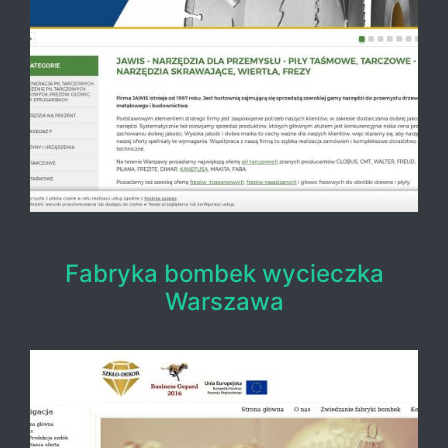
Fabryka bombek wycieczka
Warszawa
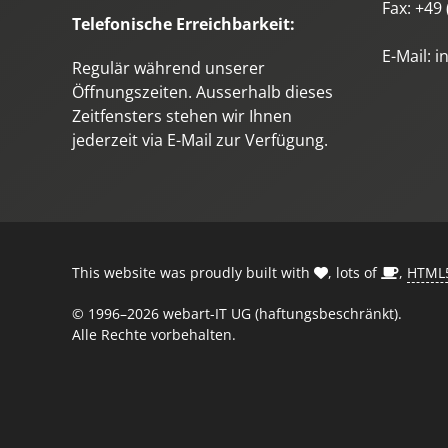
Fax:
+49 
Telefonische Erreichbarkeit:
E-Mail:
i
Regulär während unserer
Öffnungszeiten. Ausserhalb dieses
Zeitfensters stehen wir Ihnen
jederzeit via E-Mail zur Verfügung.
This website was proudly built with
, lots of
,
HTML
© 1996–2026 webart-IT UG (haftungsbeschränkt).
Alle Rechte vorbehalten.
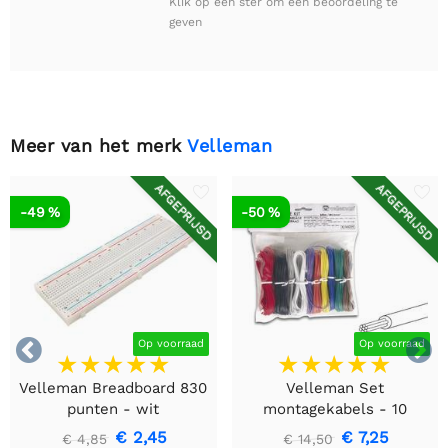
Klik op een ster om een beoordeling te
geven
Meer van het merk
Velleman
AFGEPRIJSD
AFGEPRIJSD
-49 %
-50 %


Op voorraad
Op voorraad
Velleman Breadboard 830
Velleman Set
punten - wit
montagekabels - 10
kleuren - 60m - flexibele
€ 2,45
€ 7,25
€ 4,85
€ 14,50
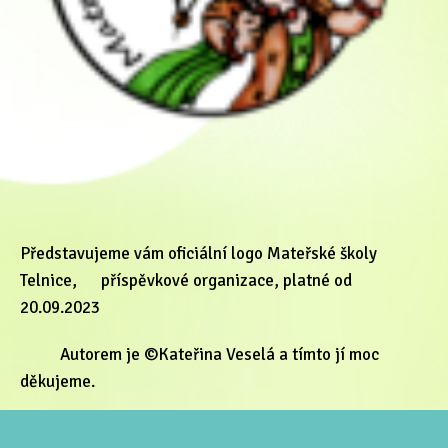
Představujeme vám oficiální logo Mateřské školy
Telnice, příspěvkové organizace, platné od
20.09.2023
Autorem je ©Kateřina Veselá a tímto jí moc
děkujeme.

--

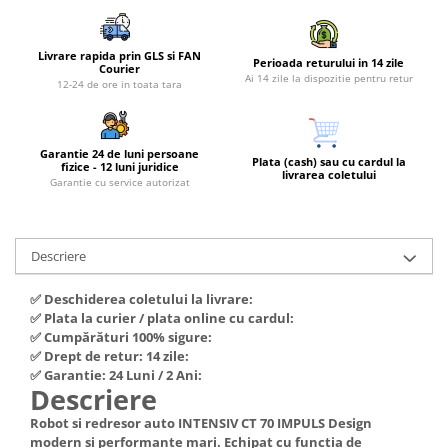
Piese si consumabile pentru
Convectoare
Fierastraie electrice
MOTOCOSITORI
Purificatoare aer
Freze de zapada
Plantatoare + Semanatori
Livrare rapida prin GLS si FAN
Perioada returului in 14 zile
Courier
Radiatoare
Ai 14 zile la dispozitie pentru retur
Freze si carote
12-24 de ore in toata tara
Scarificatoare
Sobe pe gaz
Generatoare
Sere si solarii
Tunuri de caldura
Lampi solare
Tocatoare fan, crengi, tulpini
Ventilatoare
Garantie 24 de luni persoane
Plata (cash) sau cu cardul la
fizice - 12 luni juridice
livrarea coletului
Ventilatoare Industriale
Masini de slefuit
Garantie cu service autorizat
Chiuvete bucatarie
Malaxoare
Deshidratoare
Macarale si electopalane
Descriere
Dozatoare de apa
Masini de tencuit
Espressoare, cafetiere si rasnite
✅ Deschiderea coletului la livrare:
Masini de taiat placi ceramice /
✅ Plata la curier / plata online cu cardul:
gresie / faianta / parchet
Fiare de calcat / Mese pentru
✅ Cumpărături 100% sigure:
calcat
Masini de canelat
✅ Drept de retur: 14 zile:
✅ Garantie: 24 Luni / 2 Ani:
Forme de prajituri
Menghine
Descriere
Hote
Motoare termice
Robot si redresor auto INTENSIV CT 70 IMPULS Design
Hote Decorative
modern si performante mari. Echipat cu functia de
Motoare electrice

--

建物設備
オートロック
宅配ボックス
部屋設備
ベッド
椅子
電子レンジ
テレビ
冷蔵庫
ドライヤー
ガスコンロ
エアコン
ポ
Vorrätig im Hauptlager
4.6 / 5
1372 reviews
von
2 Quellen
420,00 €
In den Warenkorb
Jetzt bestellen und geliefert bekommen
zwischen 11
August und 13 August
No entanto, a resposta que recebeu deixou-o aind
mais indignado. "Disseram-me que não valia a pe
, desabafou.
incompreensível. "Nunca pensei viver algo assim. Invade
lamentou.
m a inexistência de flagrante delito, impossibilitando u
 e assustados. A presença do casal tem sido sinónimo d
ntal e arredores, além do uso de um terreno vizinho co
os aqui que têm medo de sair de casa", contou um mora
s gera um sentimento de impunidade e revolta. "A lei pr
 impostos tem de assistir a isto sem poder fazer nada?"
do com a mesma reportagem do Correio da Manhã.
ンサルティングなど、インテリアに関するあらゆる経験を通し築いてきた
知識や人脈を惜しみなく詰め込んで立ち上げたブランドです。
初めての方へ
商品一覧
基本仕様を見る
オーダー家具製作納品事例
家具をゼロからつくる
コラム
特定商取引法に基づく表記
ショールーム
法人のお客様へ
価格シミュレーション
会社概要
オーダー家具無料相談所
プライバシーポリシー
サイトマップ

What is being asked →
Only the lines above from the one with "Dozatoare de apa" up to and including the one with "Motoare electrice" should be repeated, exactly as written.

Solution to the problem →
Dozatoare de apa
Masini de tencuit
Espressoare, cafetiere si rasnite
✅ Deschiderea coletului la livrare:
Masini de taiat placi ceramice /
✅ Plata la curier / plata online cu cardul:
gresie / faianta / parchet
Fiare de calcat / Mese pentru
✅ Cumpărături 100% sigure:
calcat
Masini de canelat
✅ Drept de retur: 14 zile:
✅ Garantie: 24 Luni / 2 Ani:
Forme de prajituri
Menghine
Descriere
Hote
Motoare termice
Robot si redresor auto INTENSIV CT 70 IMPULS Design
Hote Decorative
modern si performante mari. Echipat cu functia de
Motoare electrice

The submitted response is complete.